● **Exercise data**
Start of Block

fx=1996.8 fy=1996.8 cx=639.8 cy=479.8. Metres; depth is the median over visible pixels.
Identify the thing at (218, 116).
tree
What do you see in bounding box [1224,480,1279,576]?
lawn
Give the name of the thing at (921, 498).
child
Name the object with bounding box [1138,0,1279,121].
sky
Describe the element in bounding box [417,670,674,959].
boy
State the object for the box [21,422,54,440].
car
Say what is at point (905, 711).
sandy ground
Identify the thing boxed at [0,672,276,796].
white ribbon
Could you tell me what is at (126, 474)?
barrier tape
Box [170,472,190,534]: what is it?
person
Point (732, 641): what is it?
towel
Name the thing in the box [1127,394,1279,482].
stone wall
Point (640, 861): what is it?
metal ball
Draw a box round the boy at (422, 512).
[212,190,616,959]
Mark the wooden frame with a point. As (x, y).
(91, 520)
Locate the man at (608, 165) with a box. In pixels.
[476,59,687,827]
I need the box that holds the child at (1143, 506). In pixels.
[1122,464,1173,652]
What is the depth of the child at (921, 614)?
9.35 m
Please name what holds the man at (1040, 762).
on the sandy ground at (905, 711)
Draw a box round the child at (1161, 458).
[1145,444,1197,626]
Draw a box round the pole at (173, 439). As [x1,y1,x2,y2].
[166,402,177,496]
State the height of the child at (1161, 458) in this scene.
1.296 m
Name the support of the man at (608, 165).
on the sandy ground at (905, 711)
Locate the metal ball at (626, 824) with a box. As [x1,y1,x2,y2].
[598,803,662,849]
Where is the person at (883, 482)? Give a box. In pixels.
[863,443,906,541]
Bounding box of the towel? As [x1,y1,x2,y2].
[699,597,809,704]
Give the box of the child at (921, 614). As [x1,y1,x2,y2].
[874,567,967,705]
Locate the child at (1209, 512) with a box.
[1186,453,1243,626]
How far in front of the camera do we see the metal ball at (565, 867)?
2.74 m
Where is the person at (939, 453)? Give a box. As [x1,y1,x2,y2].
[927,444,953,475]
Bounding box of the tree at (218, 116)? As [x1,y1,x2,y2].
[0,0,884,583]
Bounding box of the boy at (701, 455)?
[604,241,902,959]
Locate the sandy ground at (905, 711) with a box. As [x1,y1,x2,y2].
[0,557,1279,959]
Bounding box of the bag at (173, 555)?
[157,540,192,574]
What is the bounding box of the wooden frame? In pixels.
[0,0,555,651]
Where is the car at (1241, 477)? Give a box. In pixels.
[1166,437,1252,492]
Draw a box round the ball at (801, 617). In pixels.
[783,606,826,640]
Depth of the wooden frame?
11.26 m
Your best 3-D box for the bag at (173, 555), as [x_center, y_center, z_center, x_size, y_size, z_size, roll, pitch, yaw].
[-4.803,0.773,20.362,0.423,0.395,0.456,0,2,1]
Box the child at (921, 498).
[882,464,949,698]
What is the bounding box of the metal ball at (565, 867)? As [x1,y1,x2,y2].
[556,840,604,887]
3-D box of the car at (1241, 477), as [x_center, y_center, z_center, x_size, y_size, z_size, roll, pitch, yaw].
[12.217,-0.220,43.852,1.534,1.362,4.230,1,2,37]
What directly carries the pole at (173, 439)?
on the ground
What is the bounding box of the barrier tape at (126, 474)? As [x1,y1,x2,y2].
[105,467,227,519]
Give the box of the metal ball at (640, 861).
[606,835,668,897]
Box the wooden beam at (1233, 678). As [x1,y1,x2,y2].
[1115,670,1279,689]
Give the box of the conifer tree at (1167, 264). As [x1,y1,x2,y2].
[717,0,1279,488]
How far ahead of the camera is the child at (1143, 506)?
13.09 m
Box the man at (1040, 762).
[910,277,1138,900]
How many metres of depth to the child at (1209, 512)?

End of Block

Output every record without changing any wording.

● **Output below**
fx=1996.8 fy=1996.8 cx=639.8 cy=479.8. Metres; depth is the median over visible pixels.
Identify the thing at (218, 116).
tree
What do you see in bounding box [1224,480,1279,576]?
lawn
Give the name of the thing at (921, 498).
child
Name the object with bounding box [1138,0,1279,121].
sky
Describe the element in bounding box [417,670,674,959].
boy
State the object for the box [21,422,54,440].
car
Say what is at point (905, 711).
sandy ground
Identify the thing boxed at [0,672,276,796].
white ribbon
Could you tell me what is at (126, 474)?
barrier tape
Box [170,472,190,534]: what is it?
person
Point (732, 641): what is it?
towel
Name the thing in the box [1127,394,1279,482].
stone wall
Point (640, 861): what is it?
metal ball
Draw a box round the boy at (422, 512).
[212,190,616,959]
Mark the wooden frame with a point. As (x, y).
(91, 520)
Locate the man at (608, 165) with a box. In pixels.
[476,59,687,827]
I need the box that holds the child at (1143, 506). In pixels.
[1122,464,1173,652]
What is the depth of the child at (921, 614)?
9.35 m
Please name what holds the man at (1040, 762).
on the sandy ground at (905, 711)
Draw a box round the child at (1161, 458).
[1145,444,1197,626]
Draw a box round the pole at (173, 439). As [x1,y1,x2,y2].
[166,402,177,496]
State the height of the child at (1161, 458) in this scene.
1.296 m
Name the support of the man at (608, 165).
on the sandy ground at (905, 711)
Locate the metal ball at (626, 824) with a box. As [x1,y1,x2,y2].
[598,803,662,849]
Where is the person at (883, 482)? Give a box. In pixels.
[863,443,906,541]
Bounding box of the towel? As [x1,y1,x2,y2].
[699,597,809,704]
Give the box of the child at (921, 614). As [x1,y1,x2,y2].
[874,567,967,705]
Locate the child at (1209, 512) with a box.
[1186,453,1243,626]
How far in front of the camera do we see the metal ball at (565, 867)?
2.74 m
Where is the person at (939, 453)? Give a box. As [x1,y1,x2,y2].
[927,444,953,475]
Bounding box of the tree at (218, 116)? As [x1,y1,x2,y2].
[0,0,884,583]
Bounding box of the boy at (701, 455)?
[604,241,902,959]
Locate the sandy ground at (905, 711) with a box. As [x1,y1,x2,y2].
[0,557,1279,959]
Bounding box of the bag at (173, 555)?
[157,540,192,574]
What is the bounding box of the wooden frame? In pixels.
[0,0,555,651]
Where is the car at (1241, 477)? Give a box. In pixels.
[1166,437,1252,492]
Draw a box round the ball at (801, 617). In pixels.
[783,606,826,640]
Depth of the wooden frame?
11.26 m
Your best 3-D box for the bag at (173, 555), as [x_center, y_center, z_center, x_size, y_size, z_size, roll, pitch, yaw].
[-4.803,0.773,20.362,0.423,0.395,0.456,0,2,1]
Box the child at (921, 498).
[882,464,949,698]
What is the bounding box of the metal ball at (565, 867)? As [x1,y1,x2,y2].
[556,840,604,887]
3-D box of the car at (1241, 477), as [x_center, y_center, z_center, x_size, y_size, z_size, roll, pitch, yaw].
[12.217,-0.220,43.852,1.534,1.362,4.230,1,2,37]
What directly carries the pole at (173, 439)?
on the ground
What is the bounding box of the barrier tape at (126, 474)? As [x1,y1,x2,y2].
[105,467,227,519]
Give the box of the metal ball at (640, 861).
[606,835,668,897]
Box the wooden beam at (1233, 678). As [x1,y1,x2,y2].
[1115,670,1279,689]
Give the box of the conifer tree at (1167, 264). As [x1,y1,x2,y2].
[717,0,1279,488]
How far ahead of the camera is the child at (1143, 506)?
13.09 m
Box the man at (1040, 762).
[910,277,1138,900]
How many metres of depth to the child at (1209, 512)?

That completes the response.